**Directive:**
Repeat every record exactly as written, but leave out the pictures.

(Items from a data source)

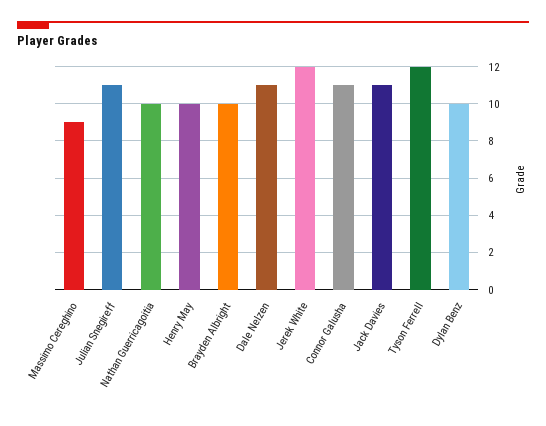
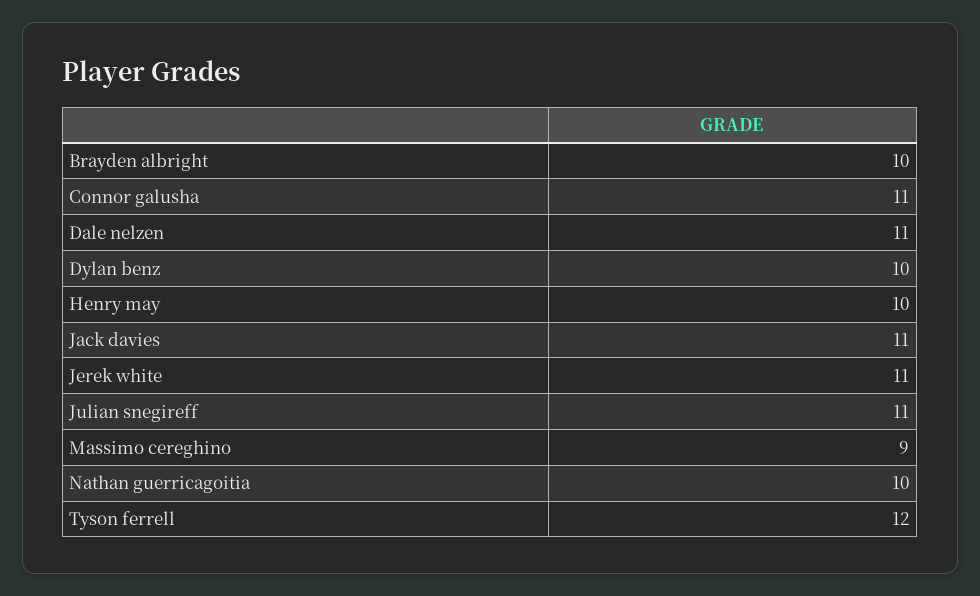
Jerek White: 12 -> 11

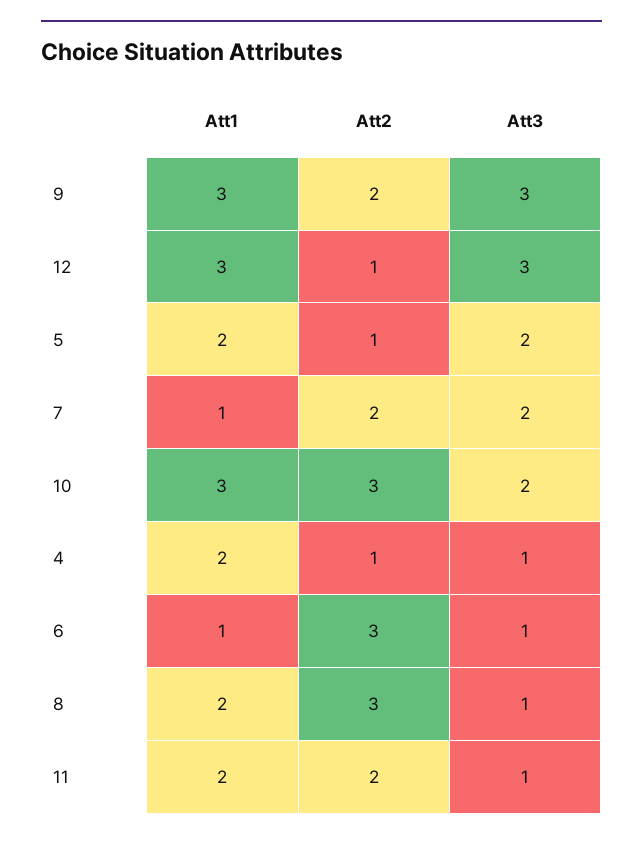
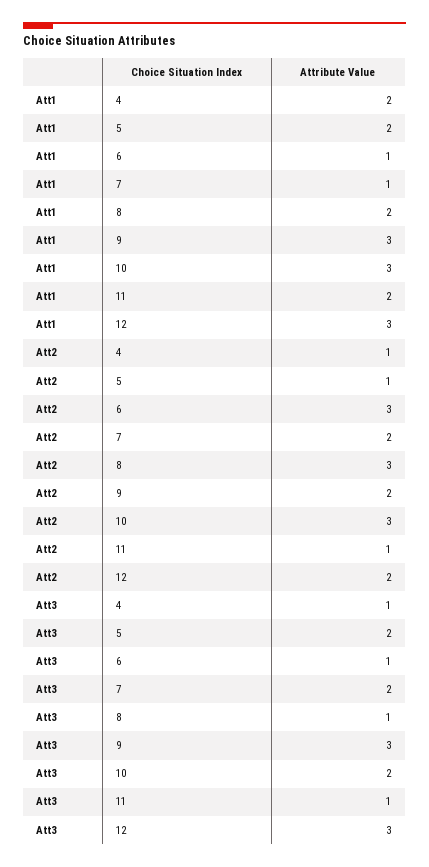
Att2, 12: 1 -> 2
Att2, 11: 2 -> 1

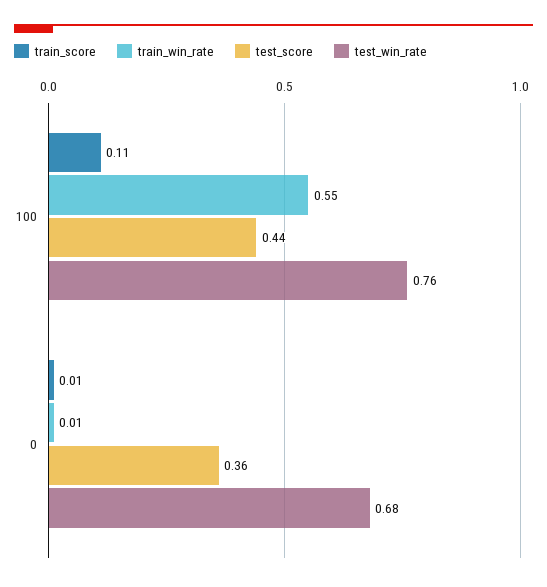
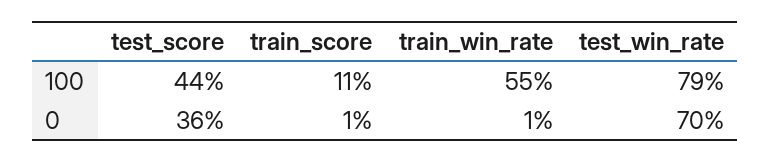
test_win_rate, 100: 0.76 -> 0.79
test_win_rate, 0: 0.68 -> 0.7

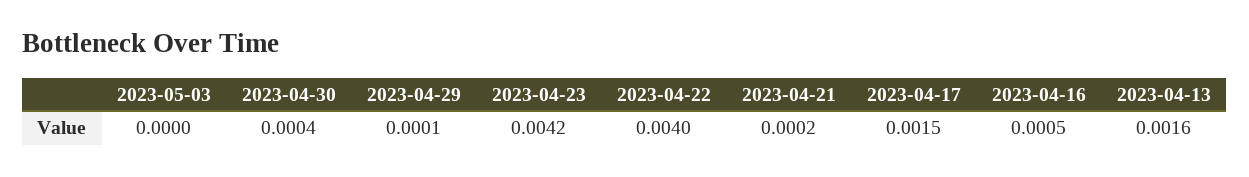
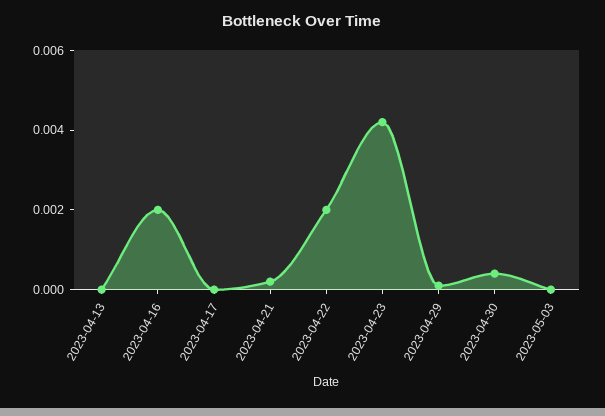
2023-04-22: 0.004 -> 0.002
2023-04-17: 0.0015 -> 0
2023-04-16: 0.0005 -> 0.002
2023-04-13: 0.0016 -> 0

**Output below:**
Jerek White: 12 -> 11

Att2, 12: 1 -> 2
Att2, 11: 2 -> 1

test_win_rate, 100: 0.76 -> 0.79
test_win_rate, 0: 0.68 -> 0.7

2023-04-22: 0.004 -> 0.002
2023-04-17: 0.0015 -> 0
2023-04-16: 0.0005 -> 0.002
2023-04-13: 0.0016 -> 0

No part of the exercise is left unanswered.